3. Udramatyzuj wydarzenia

Jeśli nie da się wyrzucić sceny, to zastanów się, jak możesz ją zmienić tak, żeby była ciekawsza – dla Ciebie i dla czytelnika. Zastanów się, czy możesz dodać do niej jakieś okoliczności, które sprawią, że będzie bardziej zabawna, bardziej dramatyczne albo bardziej zaskakująca. Być może masz w planie napisać sekwencję scen, w której przedstawisz nieudane życie uczuciowe swojego bohatera, ale kiedy siadasz do klawiatury, to nie chce ci się opisywać wszystkich jego fatalnych związków. Nie ma problemu! Zamiast tego możesz napisać jedną scenę, w której któryś z jego związków ponosi spektakularną porażkę. Na przykład odkrywa swoją dziewczyną w łóżku ze swoją siostrą. Albo pewnego dnia wraca z pracy do domu i znajduje w nim obcych ludzi – ponieważ okazuje się, że jego partner robił w ich wspólnymi mieszkaniu lewe interesy. Pomysłów może być mnóstwo. Jedna, naprawdę ciekawa scena pokazuje czytelnikowi w całej okazałości mizerię życia uczuciowego bohatera a przy okazji może dać mnóstwo radości i sprawisz, że na nowo podekscytujesz się pisaniem.

4. Zadaj temat znajomym

No dobrze, ale co, jeśli nie wiesz, jak udramatyzować czy udoskonalić swoją scenę? Tu z pomocą mogą przyjść Twoi znajomi. Zaproś ich na wspólnego skajpa, przedstaw im zarys sytuacji, o której piszesz, a następnie zapytaj, co o niej sądzą, z czym im się kojarzy i jaki widzą możliwy dalszy ciąg tej historii. A potem usiądź z notatnikiem i skrupulatnie notuj wszystkie ich pomysły, pytania oraz skojarzenia. Nie włączaj się za bardzo do dyskusji i nie tłumacz się. Pozwól, żeby jak najwięcej mówili zadawali Ci jak najwiecej pytań. Spojrzenie osób z zewnątrz pozwoli Ci spojrzeć na Twoją fabułę z zupełnie innej perspektywy i może przynieść Ci świetne rozwiązanie!

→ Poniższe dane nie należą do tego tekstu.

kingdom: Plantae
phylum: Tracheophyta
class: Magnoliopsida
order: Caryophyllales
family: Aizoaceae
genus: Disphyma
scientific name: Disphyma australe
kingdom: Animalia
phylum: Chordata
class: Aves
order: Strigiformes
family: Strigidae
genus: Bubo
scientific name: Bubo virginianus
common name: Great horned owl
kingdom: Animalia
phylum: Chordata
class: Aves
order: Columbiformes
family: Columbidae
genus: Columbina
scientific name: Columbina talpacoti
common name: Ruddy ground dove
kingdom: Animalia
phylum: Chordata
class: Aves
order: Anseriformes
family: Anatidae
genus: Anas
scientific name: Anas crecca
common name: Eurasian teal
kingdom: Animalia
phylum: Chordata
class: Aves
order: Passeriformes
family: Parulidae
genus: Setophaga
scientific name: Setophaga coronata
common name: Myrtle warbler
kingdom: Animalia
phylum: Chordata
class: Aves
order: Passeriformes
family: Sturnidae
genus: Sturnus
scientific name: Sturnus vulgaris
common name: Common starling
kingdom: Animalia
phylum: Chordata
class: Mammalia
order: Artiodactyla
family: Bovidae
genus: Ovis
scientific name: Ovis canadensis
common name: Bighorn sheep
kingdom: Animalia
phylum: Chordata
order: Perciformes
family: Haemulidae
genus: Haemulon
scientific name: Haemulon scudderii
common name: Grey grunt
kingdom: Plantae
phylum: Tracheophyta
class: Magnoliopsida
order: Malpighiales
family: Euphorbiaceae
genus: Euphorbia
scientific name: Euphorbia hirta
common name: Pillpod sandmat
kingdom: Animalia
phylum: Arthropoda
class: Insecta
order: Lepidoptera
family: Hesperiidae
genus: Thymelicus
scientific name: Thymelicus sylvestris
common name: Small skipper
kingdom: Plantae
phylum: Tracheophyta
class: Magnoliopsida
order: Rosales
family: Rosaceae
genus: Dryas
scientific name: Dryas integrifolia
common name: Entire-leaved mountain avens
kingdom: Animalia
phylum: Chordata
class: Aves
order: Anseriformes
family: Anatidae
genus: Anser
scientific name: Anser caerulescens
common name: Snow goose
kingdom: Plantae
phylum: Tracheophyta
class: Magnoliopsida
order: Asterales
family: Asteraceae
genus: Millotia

5. Poszukaj inspiracji w filmie i literaturze

Jeśli znajomi nic nie uradzili, to może pomoc zaoferują inni pisarze i scenarzyści? Poszukaj w książkach i filmach scen podobnych do Twojej albo takich, które spełniają podobne funkcje i przyjrzyj się zastosowanym w nich rozwiązaniom fabularnym lub formalnych. Co z tego możesz pożyczyć do swojej sceny, a co zrobić zupełnie inaczej?

6. Zadaj sobie pytanie, czego czytelnik spodziewa się po Twojej scenie, a czego się nie spodziewa

Kiedy przyjrzysz się różnym scenom w kulturze możesz zauważyć, że niektóre triki fabularne czy stylistyczne pojawiają się w nich bardzo często, a inne stosunkowo rzadko. Na tej podstawie spróbuj odpowiedzieć sobie na pytanie – czego czytelnik może spodziewać się po Twojej scenie? A potem zastanów się, co możesz zrobić, żeby go zaskoczyć! Ponownie możesz wykorzystać do tego mapę myśli.

7. Daj się zaskoczyć

Skoro przy zaskoczeniu jesteśmy – spróbuj w problematycznej scenie zaskoczyć samego/samą siebie. Czasami problemy z motywacją przy pisaniu wynikają ze zbyt skrupulatnego planowania. Jeśli Twoja scena jest przepracowana na dziesiątą stronę i przemyślana w najdrobniejszych szczegółach, to może stać się dla Ciebie nudna i męcząca. W takich sytuacjach warto czasami odejść od założonego planu i zrobić coś zupełnie niespodziewanego. Nagły atak ninja czy niespodziewana śmierć kluczowej postaci mogą sprawić, że książka na nowo stanie się dla Ciebie interesująca – bo będziesz mieć nowy problem do rozwiązania.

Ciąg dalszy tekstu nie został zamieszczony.